Conflicts Between Traditional Leaders and Authorities

Since the media has brought attention to a high fatality rate and a number of botched circumcisions, there has been more focus on medical aspects of the initiation process, prompting the provincial government to increase its efforts to diminish the health concerns that arise during the ritual. In 1996, the authorities instructed the traditional leaders to help reform the surgical procedure carried out by traditional surgeons and clearly defined consequences for those who did not follow their procedures (City of Cape Town, 2009). In 1999, the authorities met with traditional leaders to form a cooperative relationship. Two years later, in the Eastern Cape the provincial government tried to formalize the procedure of initiation by creating the Application of Health Standards in the Traditional Circumcision Act.  This legislation created age requirements, a mandatory physical examination before initiation, surgical procedures, and health care standards. However, while enforced in some urban areas, the Act was largely not implemented by traditional leaders, who did not ensure that traditional surgeons and nurses were taking proper care of the initiates (Minutes of the City of Cape Town Inaugural Initiation Indaba held at Fountain Hotel 2009).    Traditional leaders have at times expressed anger and resentment towards the government intervention, and it has been difficult for the authorities to find a way to incorporate modern health practices, while preserving tradition.

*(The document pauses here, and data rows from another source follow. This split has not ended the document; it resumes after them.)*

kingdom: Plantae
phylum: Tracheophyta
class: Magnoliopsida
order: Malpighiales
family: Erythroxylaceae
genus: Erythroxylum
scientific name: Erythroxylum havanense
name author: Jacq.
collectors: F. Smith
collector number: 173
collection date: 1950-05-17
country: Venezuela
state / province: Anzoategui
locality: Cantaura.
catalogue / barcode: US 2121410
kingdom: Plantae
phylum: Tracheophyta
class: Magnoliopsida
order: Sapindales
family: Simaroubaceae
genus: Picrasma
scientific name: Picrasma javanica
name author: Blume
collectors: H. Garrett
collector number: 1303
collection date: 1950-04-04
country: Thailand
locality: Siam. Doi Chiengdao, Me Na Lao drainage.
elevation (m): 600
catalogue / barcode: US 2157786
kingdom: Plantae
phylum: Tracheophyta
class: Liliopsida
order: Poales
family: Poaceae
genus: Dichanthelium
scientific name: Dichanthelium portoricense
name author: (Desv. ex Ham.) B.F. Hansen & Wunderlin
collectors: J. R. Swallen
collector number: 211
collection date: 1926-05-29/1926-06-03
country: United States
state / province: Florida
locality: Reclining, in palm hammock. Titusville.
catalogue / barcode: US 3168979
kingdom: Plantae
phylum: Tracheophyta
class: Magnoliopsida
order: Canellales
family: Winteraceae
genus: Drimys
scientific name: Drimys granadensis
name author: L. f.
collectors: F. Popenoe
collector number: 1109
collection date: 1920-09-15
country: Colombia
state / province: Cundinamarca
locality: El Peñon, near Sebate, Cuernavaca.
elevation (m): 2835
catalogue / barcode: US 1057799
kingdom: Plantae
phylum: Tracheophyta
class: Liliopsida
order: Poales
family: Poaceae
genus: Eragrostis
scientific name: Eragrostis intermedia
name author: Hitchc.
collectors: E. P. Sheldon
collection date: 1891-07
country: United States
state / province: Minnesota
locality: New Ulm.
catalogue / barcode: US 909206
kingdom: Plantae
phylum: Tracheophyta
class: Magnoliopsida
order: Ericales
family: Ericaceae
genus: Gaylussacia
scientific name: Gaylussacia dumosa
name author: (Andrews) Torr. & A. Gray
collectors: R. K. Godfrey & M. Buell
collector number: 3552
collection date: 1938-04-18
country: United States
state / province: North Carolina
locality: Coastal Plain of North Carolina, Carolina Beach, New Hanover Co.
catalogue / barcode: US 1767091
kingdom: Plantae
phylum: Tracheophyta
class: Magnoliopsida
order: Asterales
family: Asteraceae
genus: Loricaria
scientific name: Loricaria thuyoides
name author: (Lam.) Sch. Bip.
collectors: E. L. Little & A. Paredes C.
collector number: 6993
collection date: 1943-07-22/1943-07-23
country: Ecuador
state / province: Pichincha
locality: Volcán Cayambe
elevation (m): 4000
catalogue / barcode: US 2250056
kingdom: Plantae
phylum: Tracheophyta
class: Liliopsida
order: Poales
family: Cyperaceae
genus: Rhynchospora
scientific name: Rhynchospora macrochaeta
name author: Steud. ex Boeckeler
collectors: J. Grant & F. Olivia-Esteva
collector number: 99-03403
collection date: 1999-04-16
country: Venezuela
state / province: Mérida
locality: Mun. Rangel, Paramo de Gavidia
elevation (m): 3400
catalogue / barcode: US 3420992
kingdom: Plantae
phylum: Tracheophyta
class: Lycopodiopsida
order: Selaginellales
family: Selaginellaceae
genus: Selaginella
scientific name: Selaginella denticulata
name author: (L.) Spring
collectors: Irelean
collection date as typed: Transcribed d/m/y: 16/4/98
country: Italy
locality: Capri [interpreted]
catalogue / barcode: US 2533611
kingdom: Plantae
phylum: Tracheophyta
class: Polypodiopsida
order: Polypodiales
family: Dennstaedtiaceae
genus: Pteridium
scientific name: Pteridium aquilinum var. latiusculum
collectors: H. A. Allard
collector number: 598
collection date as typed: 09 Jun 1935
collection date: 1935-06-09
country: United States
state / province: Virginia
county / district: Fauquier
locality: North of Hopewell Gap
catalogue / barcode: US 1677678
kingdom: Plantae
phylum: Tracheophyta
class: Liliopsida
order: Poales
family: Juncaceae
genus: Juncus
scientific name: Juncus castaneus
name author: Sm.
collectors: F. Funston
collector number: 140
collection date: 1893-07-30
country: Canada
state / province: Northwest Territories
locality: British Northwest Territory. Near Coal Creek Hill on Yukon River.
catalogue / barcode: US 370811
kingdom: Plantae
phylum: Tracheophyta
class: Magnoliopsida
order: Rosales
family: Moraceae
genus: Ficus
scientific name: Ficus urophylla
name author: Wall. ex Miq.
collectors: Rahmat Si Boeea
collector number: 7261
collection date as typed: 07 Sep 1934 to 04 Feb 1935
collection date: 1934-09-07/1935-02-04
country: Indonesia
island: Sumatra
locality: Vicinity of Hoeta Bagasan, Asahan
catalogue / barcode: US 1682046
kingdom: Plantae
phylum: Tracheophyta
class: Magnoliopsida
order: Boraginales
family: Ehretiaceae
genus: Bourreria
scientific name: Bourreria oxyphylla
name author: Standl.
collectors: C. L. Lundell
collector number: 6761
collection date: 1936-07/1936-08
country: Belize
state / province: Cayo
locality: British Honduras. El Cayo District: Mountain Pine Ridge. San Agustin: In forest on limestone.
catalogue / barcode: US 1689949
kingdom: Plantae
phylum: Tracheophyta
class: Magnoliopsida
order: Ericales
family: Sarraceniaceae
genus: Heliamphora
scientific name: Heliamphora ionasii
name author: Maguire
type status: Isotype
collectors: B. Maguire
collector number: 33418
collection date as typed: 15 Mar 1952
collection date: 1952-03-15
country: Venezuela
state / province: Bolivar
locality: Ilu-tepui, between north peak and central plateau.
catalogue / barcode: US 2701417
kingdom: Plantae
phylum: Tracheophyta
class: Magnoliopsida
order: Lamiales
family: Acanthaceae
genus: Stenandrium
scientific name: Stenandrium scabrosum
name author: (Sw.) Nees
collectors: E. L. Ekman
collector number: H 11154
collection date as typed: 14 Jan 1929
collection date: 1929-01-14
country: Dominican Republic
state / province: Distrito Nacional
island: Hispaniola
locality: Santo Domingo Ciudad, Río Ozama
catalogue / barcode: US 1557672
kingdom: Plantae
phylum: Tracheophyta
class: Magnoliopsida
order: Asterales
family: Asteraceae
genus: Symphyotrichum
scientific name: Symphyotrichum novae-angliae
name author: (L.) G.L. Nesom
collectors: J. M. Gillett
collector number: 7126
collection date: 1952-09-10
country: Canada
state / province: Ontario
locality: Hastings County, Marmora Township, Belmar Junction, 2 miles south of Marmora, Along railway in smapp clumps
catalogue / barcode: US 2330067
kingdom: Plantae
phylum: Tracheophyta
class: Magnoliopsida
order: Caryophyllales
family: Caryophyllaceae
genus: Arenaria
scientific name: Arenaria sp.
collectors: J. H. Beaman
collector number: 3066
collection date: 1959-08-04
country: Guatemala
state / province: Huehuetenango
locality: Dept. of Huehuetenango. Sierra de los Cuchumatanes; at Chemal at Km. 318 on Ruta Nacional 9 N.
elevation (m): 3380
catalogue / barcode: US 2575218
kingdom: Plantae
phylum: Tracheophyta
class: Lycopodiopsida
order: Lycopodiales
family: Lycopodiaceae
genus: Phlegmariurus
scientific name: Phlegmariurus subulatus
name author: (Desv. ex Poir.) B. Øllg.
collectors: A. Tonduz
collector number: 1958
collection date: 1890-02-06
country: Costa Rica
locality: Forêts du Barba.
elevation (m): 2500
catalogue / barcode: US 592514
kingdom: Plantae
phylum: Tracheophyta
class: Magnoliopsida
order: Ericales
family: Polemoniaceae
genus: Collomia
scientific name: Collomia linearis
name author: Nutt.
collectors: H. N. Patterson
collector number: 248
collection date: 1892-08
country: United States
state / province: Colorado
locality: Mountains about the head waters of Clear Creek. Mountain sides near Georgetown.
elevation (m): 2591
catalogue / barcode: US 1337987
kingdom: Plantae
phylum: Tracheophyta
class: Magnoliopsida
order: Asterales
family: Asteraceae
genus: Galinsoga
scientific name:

Different surgical procedure and medical care are one of various processes not well received by the South African community.  Thembele Kampa wrote in his medical journal article that there was a circumcision device called a “Tara Klamp” created in 1999.  This device was supposed to make the circumcision procedure far safer and less likely to cause cross infection during the course of multiple uses.  However, the device was to be short-lived because traditional leaders would not replace traditional cutting tools in favour of this new technology.

In 2007, the City of Cape Town considered creating one initiation site amidst deep concerns of whether or not it had the authority to intervene and release communal lands for the construction of a cultural facility (Peltzer et al., 2008).  The plan for the creation of 11 sites in 2010 compared to 1 in 2007 shows the change in government policy towards site development.  Knowing that a large number of those who will undergo circumcision do so for cultural purposes (88.2% of those surveyed in an evaluation of safer male circumcision training for traditional nurses and surgeons), the City of Cape Town opted to make initiation sites accessible to ensure that the ritual can take place (Karl Peltzer, 2008).

The government and traditional leaders are aware of the current challenges, and are confident that initiation will remain an integral part of South African culture in urban environments—as General Secretary of the Congress of Traditional Leaders of South Africa, Mwelo Nonkonyana said in 2007, “We want all boys who become men in the city to be equal to their counterparts who (observe) the custom in areas controlled by our chiefs” (Mtyala, 2007).